Ben presto, per chi potrà staccare un assegno a sei zeri, ci potrà essere la possibilità di fare una vacanza indimenticabile nello spazio. Ospitati in un albergo che non farà rimpiangere le strutture a cinque stelle della terra, con la peculiarità esclusiva di avere più di un'alba e un tramonto al giorno, per la velocità di diverse migliaia di Km della stazione spaziale. Questo è quanto, in una conferenza stampa, ha dichiarato la Orion Span, società aereospaziale con sede a Houston.

Primo lancio previsto per il 2022

La Orion Span ha previsto di avere la possibilità di lanciare il primo albergo di lusso nello spazio alla fine del 2021, a cui ha dato il nome di Stazione Aurora, la quale potrà far alloggiare quattro passeggeri per volta. Sarà condotta da due membri di equipaggio che per 12 giorni porteranno a spasso fuori dall'atmosfera questi fortunati avventurieri spaziali disposti a pagare 9,5 milioni di dollari ciascuno, poco più di 790 mila dollari a notte: una bazzecola! Sin da ora la compagnia ha fatto sapere che si può, anche on line, prenotare il viaggio con un modesto deposito di 80 mila dollari, che in caso di problemi, da parte della Orion, sarà completamente rimborsato.

Ecco le attrazioni a bordo dell'Aurora

L'hotel spaziale offrirà ai suoi facoltosi ospiti molti svaghi: garantirà la totale gravità zero al suo interno, porterà gli argonauti sopra la loro città natale, e permetterà la comunicazione dal vivo con parenti e amici rimasti sulla terra. Naturalmente i fortunati possessori dei biglietti dovranno sottostare ad una serie di esami clinici, che appurino la loro capacità di poter sopravvivere a un viaggio nello spazio.

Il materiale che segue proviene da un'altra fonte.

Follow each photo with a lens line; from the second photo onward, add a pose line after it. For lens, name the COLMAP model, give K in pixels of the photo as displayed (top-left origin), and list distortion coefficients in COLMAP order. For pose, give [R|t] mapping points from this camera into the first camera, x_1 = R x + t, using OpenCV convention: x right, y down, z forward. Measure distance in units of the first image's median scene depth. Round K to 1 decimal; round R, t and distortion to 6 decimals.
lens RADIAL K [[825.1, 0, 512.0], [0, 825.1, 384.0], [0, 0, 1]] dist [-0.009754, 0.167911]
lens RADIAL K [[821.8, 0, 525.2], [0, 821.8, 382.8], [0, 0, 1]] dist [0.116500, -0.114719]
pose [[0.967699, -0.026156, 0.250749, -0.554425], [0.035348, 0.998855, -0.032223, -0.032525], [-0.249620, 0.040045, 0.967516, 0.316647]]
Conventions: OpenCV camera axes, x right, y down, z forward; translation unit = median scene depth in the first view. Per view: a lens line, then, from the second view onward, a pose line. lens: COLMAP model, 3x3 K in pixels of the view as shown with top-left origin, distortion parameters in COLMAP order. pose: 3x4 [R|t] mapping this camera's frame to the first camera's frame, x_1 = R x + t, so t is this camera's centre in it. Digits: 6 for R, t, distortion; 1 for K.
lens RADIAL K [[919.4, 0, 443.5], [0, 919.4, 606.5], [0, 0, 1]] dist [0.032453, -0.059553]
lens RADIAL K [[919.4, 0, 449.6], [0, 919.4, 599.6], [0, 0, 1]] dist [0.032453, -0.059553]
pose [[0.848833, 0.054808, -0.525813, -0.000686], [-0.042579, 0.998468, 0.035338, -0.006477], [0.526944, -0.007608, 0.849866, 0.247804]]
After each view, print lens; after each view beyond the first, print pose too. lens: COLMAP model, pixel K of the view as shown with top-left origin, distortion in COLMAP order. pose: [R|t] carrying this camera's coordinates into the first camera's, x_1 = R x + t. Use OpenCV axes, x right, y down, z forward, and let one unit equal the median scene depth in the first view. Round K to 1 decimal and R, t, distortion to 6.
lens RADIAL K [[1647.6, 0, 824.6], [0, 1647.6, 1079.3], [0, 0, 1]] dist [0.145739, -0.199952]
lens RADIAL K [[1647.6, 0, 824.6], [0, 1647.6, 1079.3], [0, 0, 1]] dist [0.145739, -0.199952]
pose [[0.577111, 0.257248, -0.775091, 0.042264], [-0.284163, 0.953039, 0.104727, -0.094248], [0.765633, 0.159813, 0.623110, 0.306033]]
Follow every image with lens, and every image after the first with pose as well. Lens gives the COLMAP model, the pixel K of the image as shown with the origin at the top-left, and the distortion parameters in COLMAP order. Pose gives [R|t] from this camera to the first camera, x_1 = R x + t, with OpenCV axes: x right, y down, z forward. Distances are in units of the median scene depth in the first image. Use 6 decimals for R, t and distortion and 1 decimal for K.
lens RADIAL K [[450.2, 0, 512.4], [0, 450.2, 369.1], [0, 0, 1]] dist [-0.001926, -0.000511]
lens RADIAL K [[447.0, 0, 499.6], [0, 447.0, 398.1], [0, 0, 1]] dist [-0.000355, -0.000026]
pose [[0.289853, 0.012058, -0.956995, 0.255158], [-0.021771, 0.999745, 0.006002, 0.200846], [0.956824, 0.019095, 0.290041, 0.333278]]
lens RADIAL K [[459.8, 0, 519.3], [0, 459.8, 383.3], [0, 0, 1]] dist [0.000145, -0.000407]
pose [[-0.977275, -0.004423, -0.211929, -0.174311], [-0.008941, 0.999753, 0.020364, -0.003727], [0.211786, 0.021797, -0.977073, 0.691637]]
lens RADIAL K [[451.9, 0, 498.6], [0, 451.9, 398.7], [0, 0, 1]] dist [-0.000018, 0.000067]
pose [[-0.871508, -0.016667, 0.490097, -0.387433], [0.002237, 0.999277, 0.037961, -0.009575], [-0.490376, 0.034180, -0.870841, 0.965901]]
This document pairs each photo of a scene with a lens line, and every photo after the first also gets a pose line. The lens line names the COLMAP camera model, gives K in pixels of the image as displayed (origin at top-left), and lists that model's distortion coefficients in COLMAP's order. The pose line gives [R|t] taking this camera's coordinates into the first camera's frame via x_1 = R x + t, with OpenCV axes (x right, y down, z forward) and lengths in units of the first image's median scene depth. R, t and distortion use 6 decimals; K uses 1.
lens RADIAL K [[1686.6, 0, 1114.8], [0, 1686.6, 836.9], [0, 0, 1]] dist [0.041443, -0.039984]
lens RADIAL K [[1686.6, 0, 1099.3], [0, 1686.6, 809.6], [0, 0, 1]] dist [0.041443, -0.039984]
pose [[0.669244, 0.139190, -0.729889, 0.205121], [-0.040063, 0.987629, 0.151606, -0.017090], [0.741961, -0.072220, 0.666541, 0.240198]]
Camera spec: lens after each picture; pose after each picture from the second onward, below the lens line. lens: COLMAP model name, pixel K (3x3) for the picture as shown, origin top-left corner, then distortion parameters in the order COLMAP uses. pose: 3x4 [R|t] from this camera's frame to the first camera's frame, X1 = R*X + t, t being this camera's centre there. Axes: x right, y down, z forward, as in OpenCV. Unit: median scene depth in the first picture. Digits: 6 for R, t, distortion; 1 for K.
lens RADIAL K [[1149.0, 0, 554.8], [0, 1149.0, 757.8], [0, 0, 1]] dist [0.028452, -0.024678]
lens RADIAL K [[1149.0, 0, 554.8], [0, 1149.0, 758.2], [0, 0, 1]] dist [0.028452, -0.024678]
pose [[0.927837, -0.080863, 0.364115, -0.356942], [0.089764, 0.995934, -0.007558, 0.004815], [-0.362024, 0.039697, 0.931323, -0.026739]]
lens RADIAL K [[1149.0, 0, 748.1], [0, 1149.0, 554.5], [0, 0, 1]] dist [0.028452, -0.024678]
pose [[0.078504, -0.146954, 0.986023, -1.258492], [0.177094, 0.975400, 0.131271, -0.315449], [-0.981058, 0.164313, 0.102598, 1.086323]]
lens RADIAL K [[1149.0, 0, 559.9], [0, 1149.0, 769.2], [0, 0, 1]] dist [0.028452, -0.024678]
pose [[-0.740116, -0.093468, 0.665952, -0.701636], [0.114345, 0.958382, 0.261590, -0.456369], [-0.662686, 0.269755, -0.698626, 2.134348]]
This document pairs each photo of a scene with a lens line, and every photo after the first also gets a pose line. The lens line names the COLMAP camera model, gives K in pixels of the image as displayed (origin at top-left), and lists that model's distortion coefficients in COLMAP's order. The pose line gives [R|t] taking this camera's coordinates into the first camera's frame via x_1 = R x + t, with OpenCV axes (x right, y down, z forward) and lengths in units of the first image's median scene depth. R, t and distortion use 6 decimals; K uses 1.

Una volta superato questo primo step verranno sottoposti ad un periodo di tre mesi per la loro formazione, che inizierà con un corso online con il quale apprenderanno le nozioni di base del volo spaziale, per terminare la formazione presso la sede della società a Houston. In pratica la Orion ha estrapolato, dalla preparazione di 24 mesi a cui abitualmente gli astronauti di professione si sottopongono prima di ogni missione, quello che ai suoi "astronauti" servirà per poter soggiornare in una stazione spaziale.

La rinascita dell'industria spaziale commerciale

"Quello che desideriamo è poter dare la possibilità alla gente di andare nello spazio che rappresenta l'ultima frontiera della nostra civiltà" ha dichiarato Frank Bunger, il fondatore e amministratore delegato della Orion Span. Lo stesso A.D prevede che i prezzi siano destinati a scendere visto l'interesse di molte società spaziali nella ricerca di nuovi e più economici sistemi per arrivare in orbita. Burger comunque è consapevole che tale esperienza non sarà per tutti! La sua Stazione Aurora si rivolgerà a coloro che sono appassionati dello spazio, "non stiamo vendendo come una qualsiasi agenzia viaggio un giro sulle spiagge spaziali - ha detto - bensì l'esperienza di essere un astronauta, e siamo convinti che siano molte le persone disposte a pagare per godere di questa esperienza".